Number of Russians Now Thinking about Emigrating has Tripled from a Year Ago, Online Searches and Passport Applications Show

Paul Goble

            Staunton, April 17 – The number of Russians thinking about emigrating has tripled in the first quarter of this year compared to a year ago, to judge from visits to websites about how to do it and applications for foreign passports as well as from the judgments of groups that help those who want to do so.

            These figures are available at verstka.media/rossiyane-nachali-chashhe-iskat-kak-uehat-iz-strany, verstka.media/v-krupnyh-gorodah-okazalis-peregruzheny-otdely-mvd-vydayushhie-zagranpasporta and istories.media/stories/2026/04/17/v-rossii-rastet-interes-k-emigratsii-vpervie-za-neskolko-let-kuda-seichas-proshche-vsego-uekhat/.

            After the dramatic spike in emigration in response to the threat of mobilization at the start of Putin’s expanded war in Ukraine, interest in emigration among Russians fell sharply not only because it became more difficult as fewer countries displayed an interest in receiving Russians but also because the war itself was normalized.

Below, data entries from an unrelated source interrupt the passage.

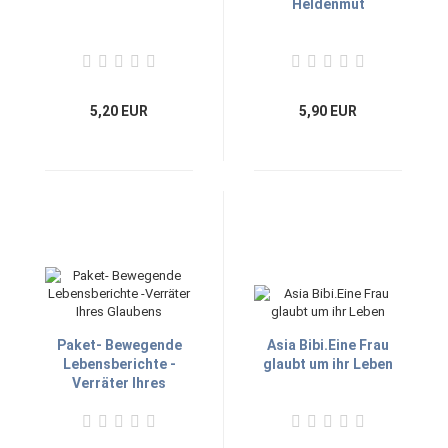
Heldenmut
5,20 EUR
5,90 EUR
Paket- Bewegende
Asia Bibi.Eine Frau
Lebensberichte -
glaubt um ihr Leben
Verräter Ihres
Glaubens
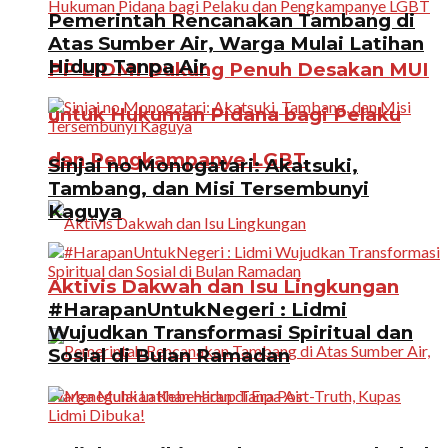
Pemerintah Rencanakan Tambang di
Atas Sumber Air, Warga Mulai Latihan
Hidup Tanpa Air
PP LIDMI Dukung Penuh Desakan MUI
untuk Hukuman Pidana bagi Pelaku
dan Pengkampanye LGBT
Sinjai no Monogatari: Akatsuki,
Tambang, dan Misi Tersembunyi
Kaguya
Aktivis Dakwah dan Isu Lingkungan
#HarapanUntukNegeri : Lidmi
Wujudkan Transformasi Spiritual dan
Sosial di Bulan Ramadan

            But increasing repression, economic decline and the Kremlin’s attacks on the Internet appear to be leading to another increase in the outflow of Russians; and that confronts the Kremlin with a new challenge about how it should respond to limit such flows without making its own situation still worse.

            Ilya Grashchenkov, the head of the Moscow Center for Regional Politics, suggests figures about interest in emigration, largely the result of the Kremlin’s economic failures and attacks on the Internet, highlight a problem that the Putin regime has not faced in anything like the same size before (t.me/kremlebezBashennik/45617).

            “Judging by the latest data,” he says, “the authorities now face a situation where their customary logic in which prohibitions automatically translate into public acquiescence no longer works” and Russians instead are seeking ways to resist or at least avoid having to comply, including such radical steps as leaving the country.

            According to Grashchenkov, Russian society “is beginning to tire—not so much of the harshness itself, but rather of the sense that restrictions are multiplying while no horizon for improvement appears.” This is most likely to lead the Kremlin to seek some kind of balance “between security and frustration,” lest the public’s mood deteriorates further.

            But of course, Putin may choose “further tightening the screws … if the logic of security remains the top priority”  and if the Kremlin leader decides that the declines in public support for him aren’t a signal of the need for a course correction but rather a justification for the imposition of even stricter controls” despite the possibility that could backfire.